Görev Özeti
Araç lojistiği metnini "Araç Lojistiği gerçekten" kısmından "farkını anlatır mısınız?" kısmına kadar yeniden yazın. Bu aralıkta "uzmanlık" yerine "deneyim" koyarak düzenleyin.

==== Metin Bölümü ====

“Haksız rekabet denetimle önlenir”
Kahraman, "Öyle firmalar var ki, aracın ön ve arkasına takılması gereken plakayı bir araca, diğer plakayı da diğer araca veriyor. Düşünün, bir plaka var, kağıt üzerinde biri Ankara’ya gidiyor, diğeri İstanbul’a…Bunlar ancak denetimle yola girer" diyor.
Araç Lojistiği gerçekten çok özenle yapılması gereken bir iş. Gerek sürerek gerek treyler üstü taşımaların güven ve istikrar içinde taşınması gerekli. Dünya genelinde teşkilatlanmış ve saygınlığı kabul edilmiş Alman kökenli Terra Handels und Spedition GmbH ortaklığı ile 2006 yılında kurulmuş olan Terra Transport Uluslararası Taş. İşl. Org. Ve Tic. Ltd Şti Genel Müdürü Müjdet Kahraman ile araç lojistiğinin ağır ticari ayağını konuştuk.
Proje lojistiği gibi araç lojistiği de uzmanlık gerektiren bir iş. Siz ise daha niş bir alana yönelmişsiniz. Ağır ticari araç taşımanın farkını anlatır mısınız?

==== Veri Alıntıları ====

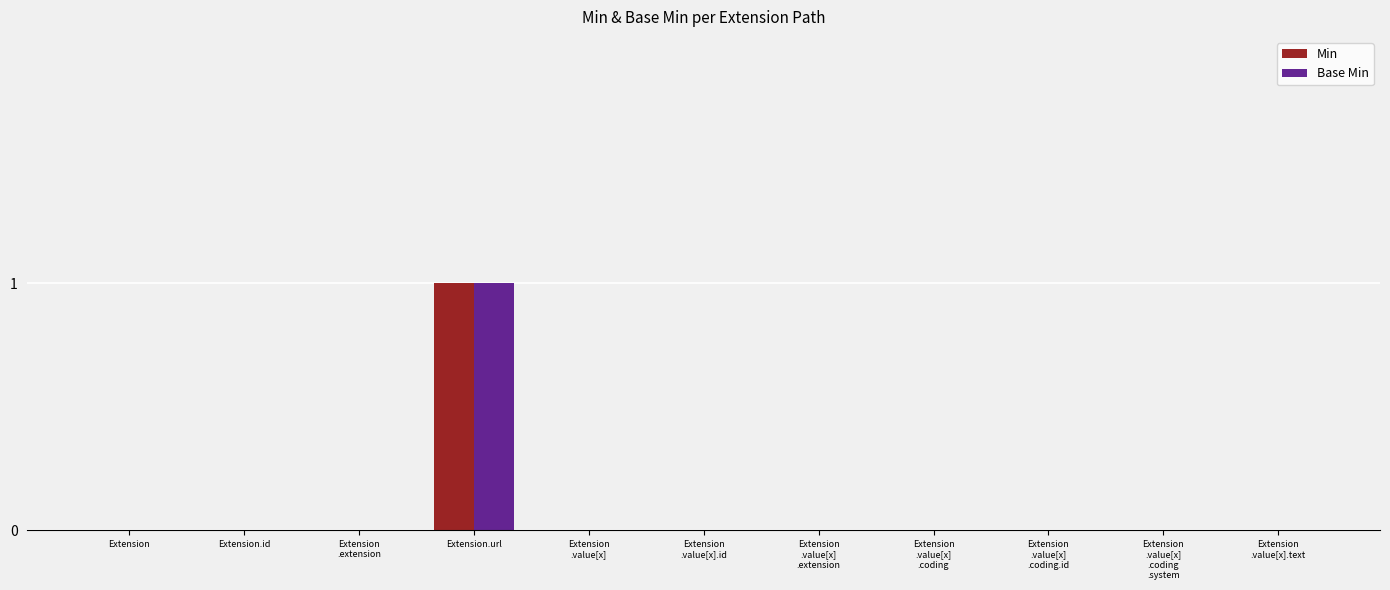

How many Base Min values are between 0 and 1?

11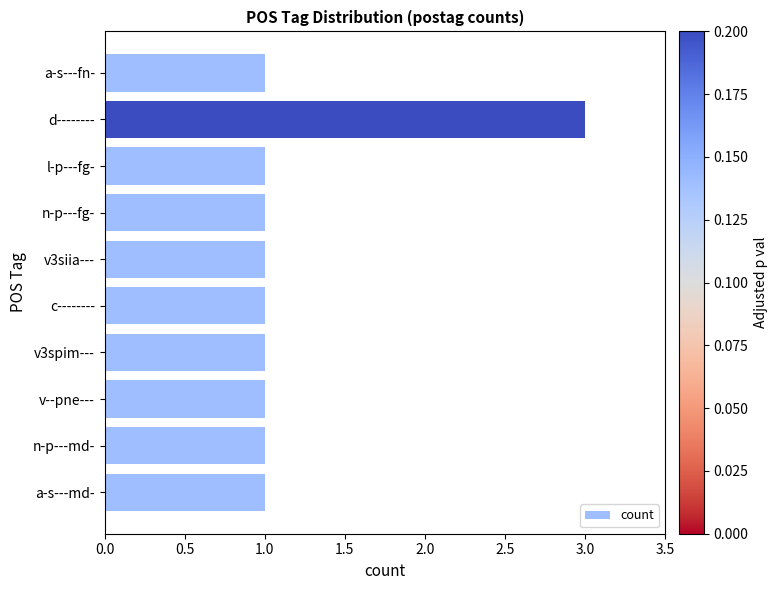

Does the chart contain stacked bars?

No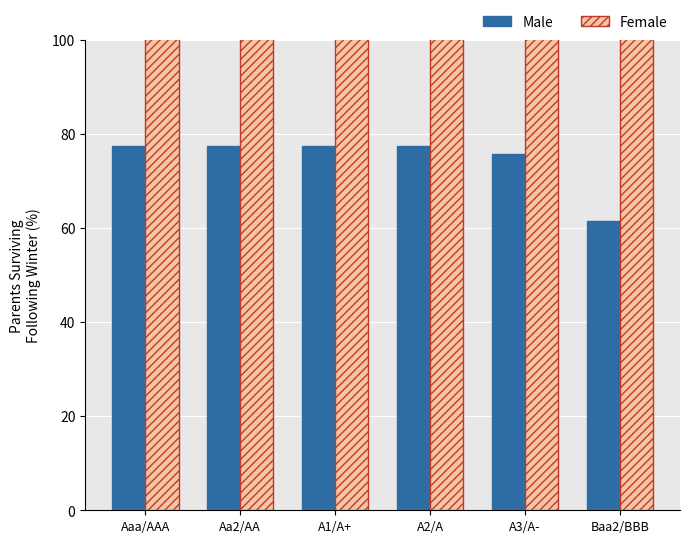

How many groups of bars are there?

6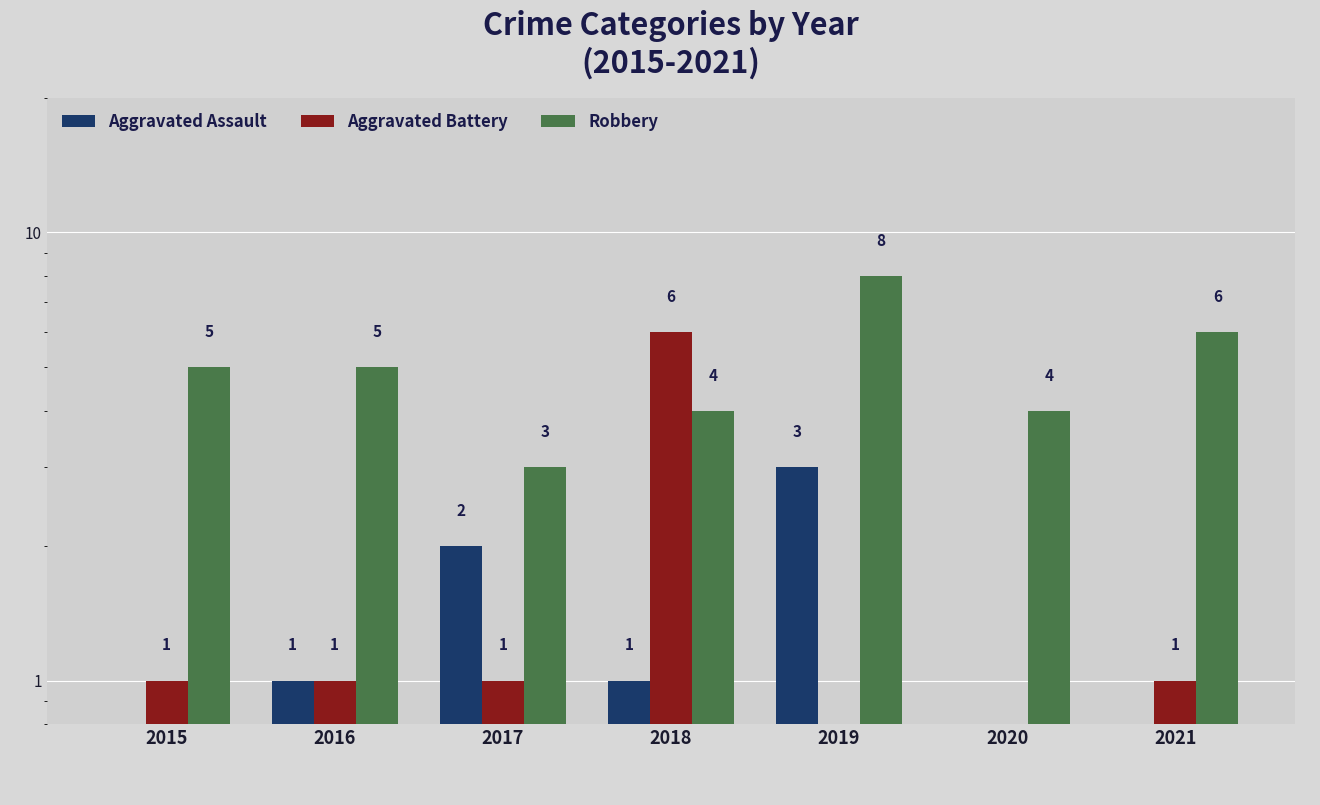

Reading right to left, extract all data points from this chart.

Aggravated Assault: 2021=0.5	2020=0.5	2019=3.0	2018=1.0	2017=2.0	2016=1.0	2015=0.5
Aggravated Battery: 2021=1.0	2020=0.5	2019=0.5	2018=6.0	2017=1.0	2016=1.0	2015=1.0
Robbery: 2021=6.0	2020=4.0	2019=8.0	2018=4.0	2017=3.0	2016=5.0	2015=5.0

====

Tamamlanan Görev
Araç Lojistiği gerçekten çok özenle yapılması gereken bir iş. Gerek sürerek gerek treyler üstü taşımaların güven ve istikrar içinde taşınması gerekli. Dünya genelinde teşkilatlanmış ve saygınlığı kabul edilmiş Alman kökenli Terra Handels und Spedition GmbH ortaklığı ile 2006 yılında kurulmuş olan Terra Transport Uluslararası Taş. İşl. Org. Ve Tic. Ltd Şti Genel Müdürü Müjdet Kahraman ile araç lojistiğinin ağır ticari ayağını konuştuk.
Proje lojistiği gibi araç lojistiği de deneyim gerektiren bir iş. Siz ise daha niş bir alana yönelmişsiniz. Ağır ticari araç taşımanın farkını anlatır mısınız?